Problem statement: To date, insulin is the most accepted therapeutic solution available for controlling
hyperglycemia. The treatment for diabetes has improved over the years from syringes for injecting insulin to
insulin pens to pumps and sensor-augmented implantable devices trying to improve patient care. However,
the accuracy, requirement of skilled personnel, lack of social acceptance, and inconvenience to the user are
some of the factors that make diabetes treatment unpopular and detested. Continuous effort is
required to improve the treatment and patient experience. In this regard, the developed amyloid delivery depot will aid in the precise delivery of active insulin with minimal invasiveness, immune response, and long-term controlled and sustained release of insulin for treating hyperglycemia. Hence, eliminating the need for frequent injections during treatment and providing a better patient experience.

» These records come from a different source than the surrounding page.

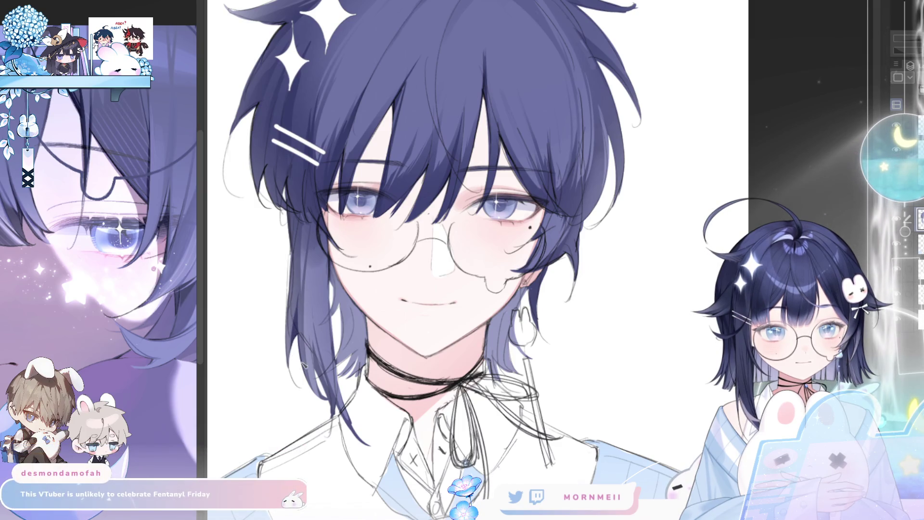
{"action": "left_click_drag", "start_coordinate": [296, 246], "coordinate": [286, 346]}
{"action": "left_click_drag", "start_coordinate": [343, 221], "coordinate": [285, 238]}
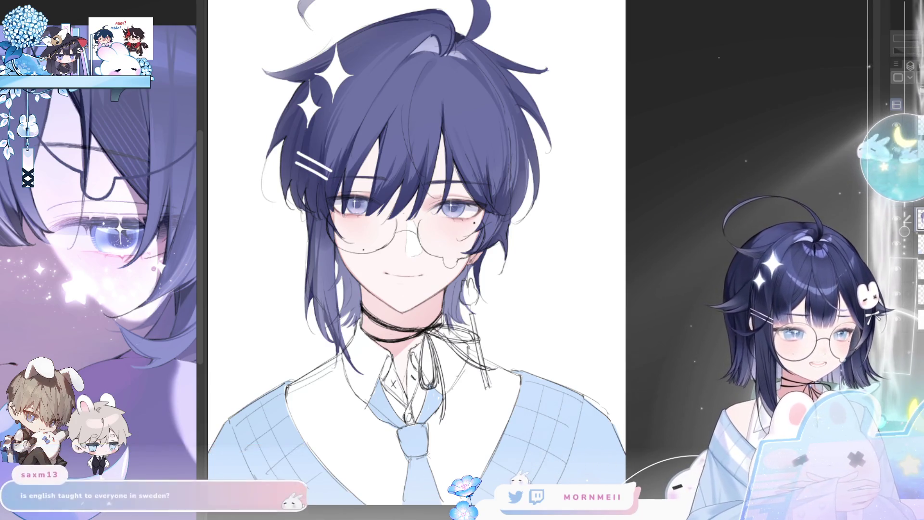
{"action": "key", "text": "ctrl+minus"}
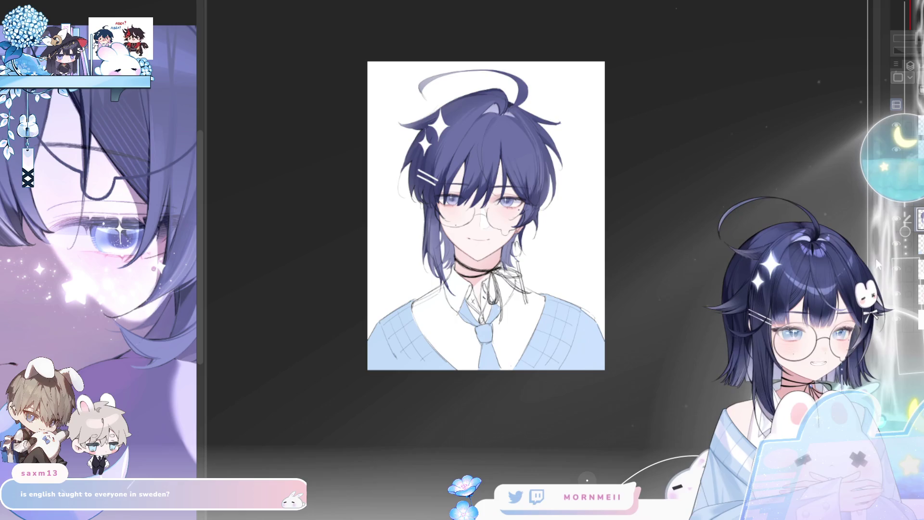
{"action": "key", "text": "ctrl+plus"}
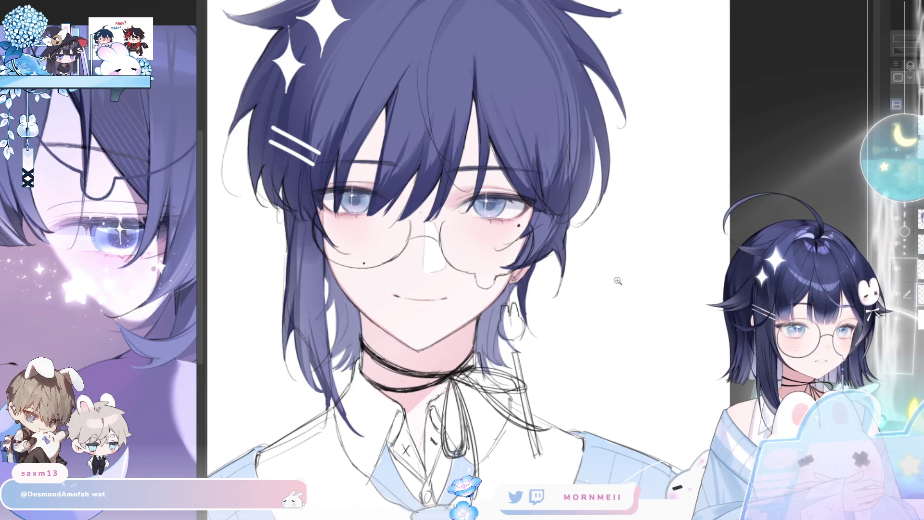
Zoom in and out on the portrait to inspect the face, glasses and full bust.
{"action": "key", "text": "ctrl+0"}
{"action": "left_click_drag", "start_coordinate": [402, 352], "coordinate": [259, 353]}
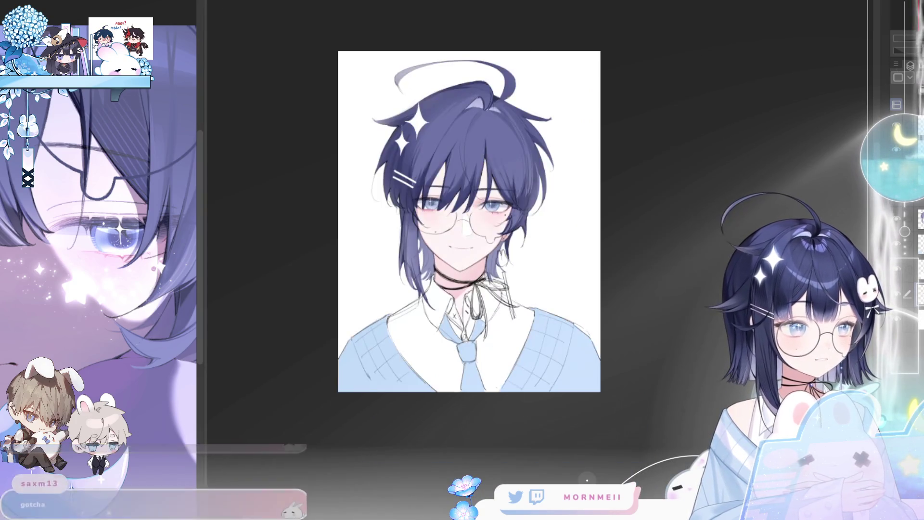
{"action": "key", "text": "ctrl+plus"}
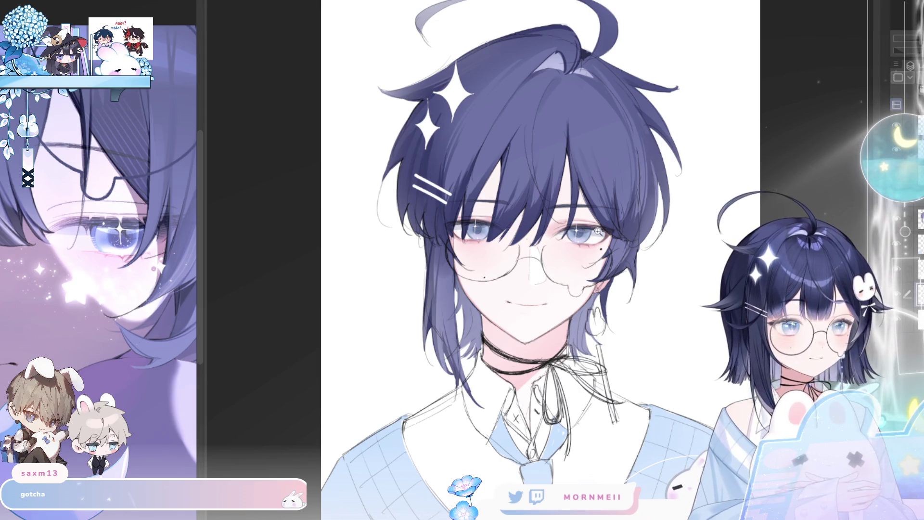
{"action": "key", "text": "ctrl+plus"}
{"action": "key", "text": "ctrl+0"}
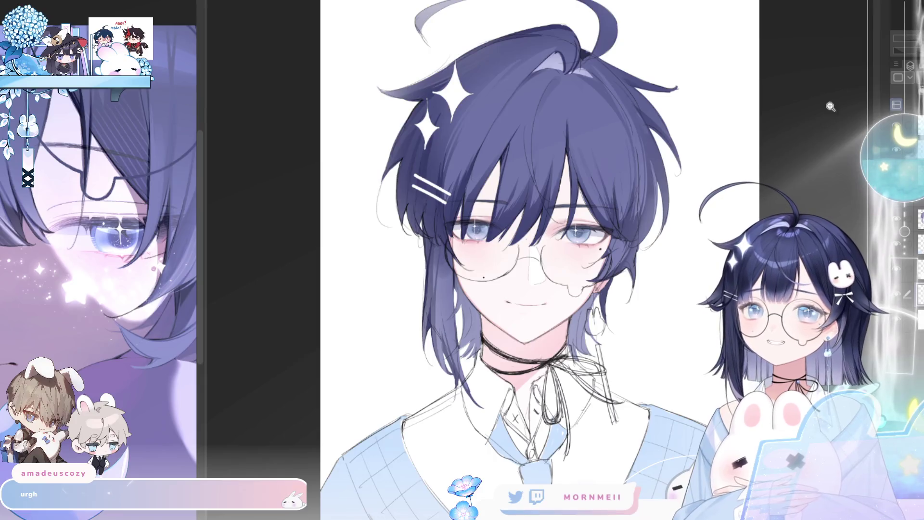
{"action": "scroll", "coordinate": [644, 142], "scroll_direction": "down", "scroll_amount": 1}
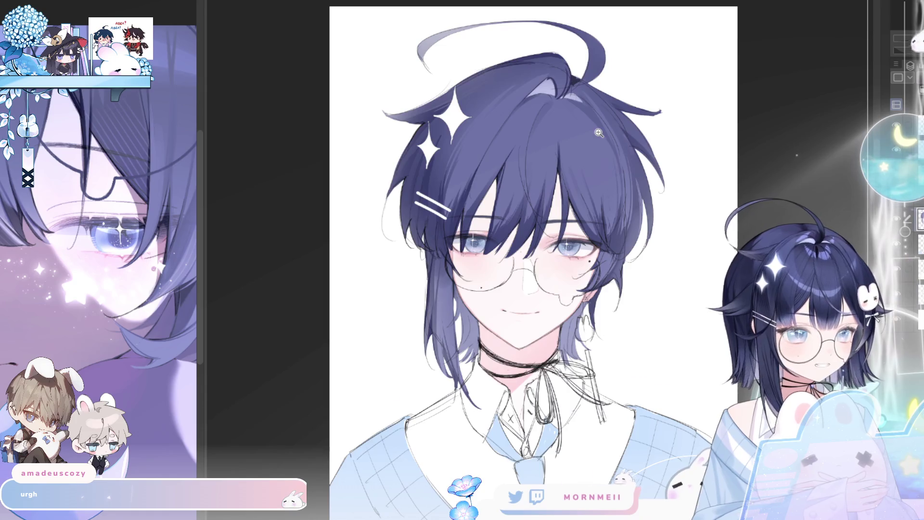
{"action": "scroll", "coordinate": [548, 232], "scroll_direction": "down", "scroll_amount": 2}
{"action": "scroll", "coordinate": [547, 232], "scroll_direction": "up", "scroll_amount": 4}
{"action": "scroll", "coordinate": [548, 231], "scroll_direction": "up", "scroll_amount": 2}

Project details: Hydrogels are hydrophilic (water-loving) 3D networks formed by polymers. Due to the
hydrophilic property of the polymers present in the network, they can absorb water and swell. This property
can be utilized in many applications such as tissue engineering, support structure for cells, etc. Amyloid
hydrogels are hydrogels that are formed by the 3D network of protein fibrils. They have a multitude of
applications in various biomedical and bio-nanotechnological fields. Globally, various studies are going on to
explore delivery systems of chemical and biological origin for releasing insulin for the treatment of diabetes.
Most of them fail to provide long-term controlled insulin release. While some studies show immune
reactions some other methods require sophisticated methods for preparation, preservation, and storage. So,
there is an unmet demand for a non-toxic method for the long-term release of insulin.
We propose to use non-toxic functional amyloid-based hydrogels as depots for releasing biologically active
insulin. This system can protect the biological, physical, and chemical integrity of the drug molecule in the
stable cross-β-sheet (3D network) structure without any chemical cross-linking during processing, storage,
and delivery. Additionally, thixotropicity (the property of becoming less viscous when subjected to applied
stress) of the formulation enables easy subcutaneous administration where the released insulin can be
carried over to the main blood vessels through capillaries. Our previous study showed that the designed
amyloid hydrogels can release insulin in a controlled and sustained manner in vitro. We confirmed that the insulin released from the hydrogels was biologically active and can reduce the blood glucose level upon
administration. The specific aims of the project include evaluating the insulin release efficacy of designed functional amyloid hydrogels in vivo (diabetic animal model), modulating the mechanical and physio-chemical properties of the selected hydrogel by incorporating bio-adhesives, enhancing the effectiveness of the hydrogel by co-
encapsulating insulin with amylin analog and assessing the long-term toxicology effect of the developed formulation using animal models.